Drive a thin even film of this over the orange mineral, and the priming is now finished. Use for painting either within a few days (when it is touch dry) or store for a period of months before working. The correct tone and hue for this veil is a matter for personal choice. Those I call "sand" and "plum" I find most useful. Green also is good. In each case a resultant hue is formed  by the building up process described.

 

WARNING

 

I have mentioned the uses of lead as a pigment and as a primer. Read carefully the notes on the danger of lead poisoning which follow:

 

LEAD

 

Whenever the use of lead is recommended in this book, remember that it is an accumulative, dangerous poison, and can be fatal in some cases of careless use. It is particularly dangerous in dry powder form  and must on no account be agitated and allowed to become airborne. Whenever possible dampen dry white or orange lead. It is absorbed as a "dust' through mucous membrane, and cuts and abrasions in skin. It does not penetrate whole, healthy skin layers. Take great care in handling. Drink good supplies of milk during and after working with lead, and do not be frightened of it. It should not put careful workers in any danger.

 

 

TOOLS AND EQUIPMENT

 

A pottery kiln. Electricity is more convenient, but to make black you need to fire in a reducing atmosphere, which requires a gas or oil-fired kiln.

 

 

Pestle and mortar.

 

Grinding slab and muller. Glass is good but fragile. I use a slab of white marble, and a glass muller.

 

Large shallow evaporating bowl. Enamelled iron, or pottery.

 

Several enamel bowls to weather oils in.

 

A pair of scales.

 

Grey or white clay. Red clay will discolour some pigments in firing.

 

Spatules, palette knives, and stirring rods.

 

 

NOTES ON THE PLATES

 

 

 

 

BIBLIOGRAPHY

 

 

PAINTING MATERIALS                

Rutherford J. Gettens & George L. Stout (1966)

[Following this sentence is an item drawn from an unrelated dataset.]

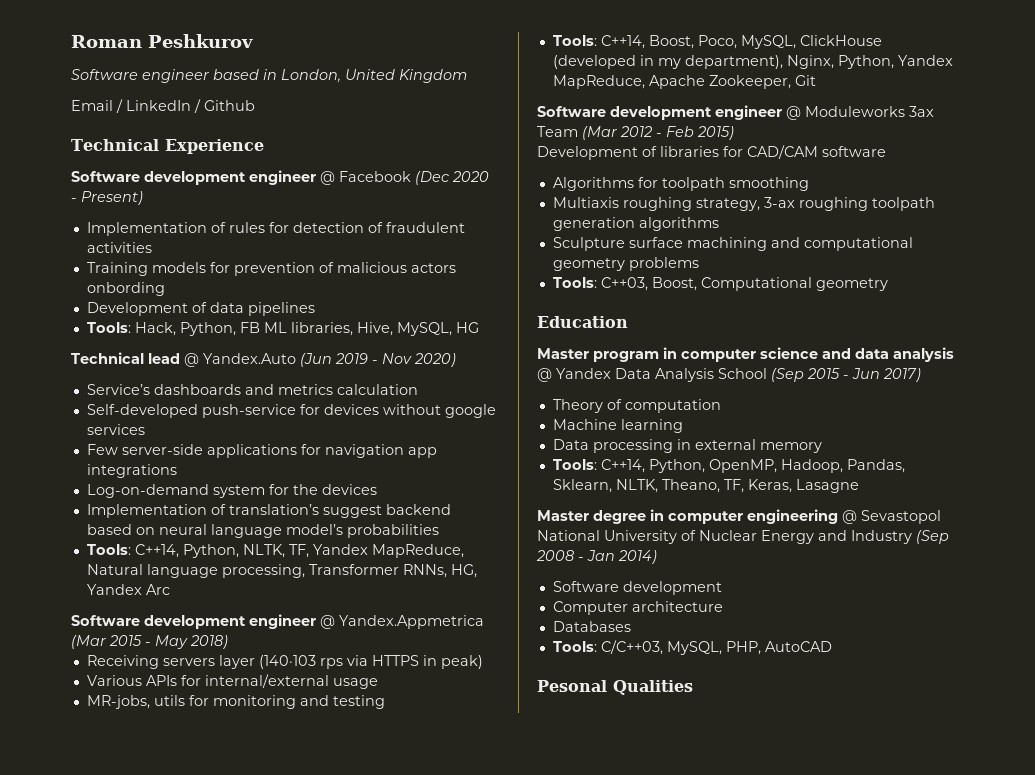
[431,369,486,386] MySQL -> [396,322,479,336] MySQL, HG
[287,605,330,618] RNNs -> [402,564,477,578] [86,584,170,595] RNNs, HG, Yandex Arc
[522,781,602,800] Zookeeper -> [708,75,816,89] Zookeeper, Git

Dovey Publications Inc. / 180 Varick St. / New York 10014

 

Particularly good. Exhaustive monograph on practically every known painter's material.

 

                                                           ---------------------------

 

THE ARTIST'S HANDBOOK OF MATERIALS & TECHNIQUES     

 Ralph Mayer Published by Faber at 4gns   Very sound.

 

                                                           ---------------------------

 

THE MATERIALS OF THE ARTIST Max Doerner, Revised ed. 1969

Published by Rupert Hart Davis at £2.50

I think it draws some erroneous conclusions on methods, but the book is obligatory reading for every painter.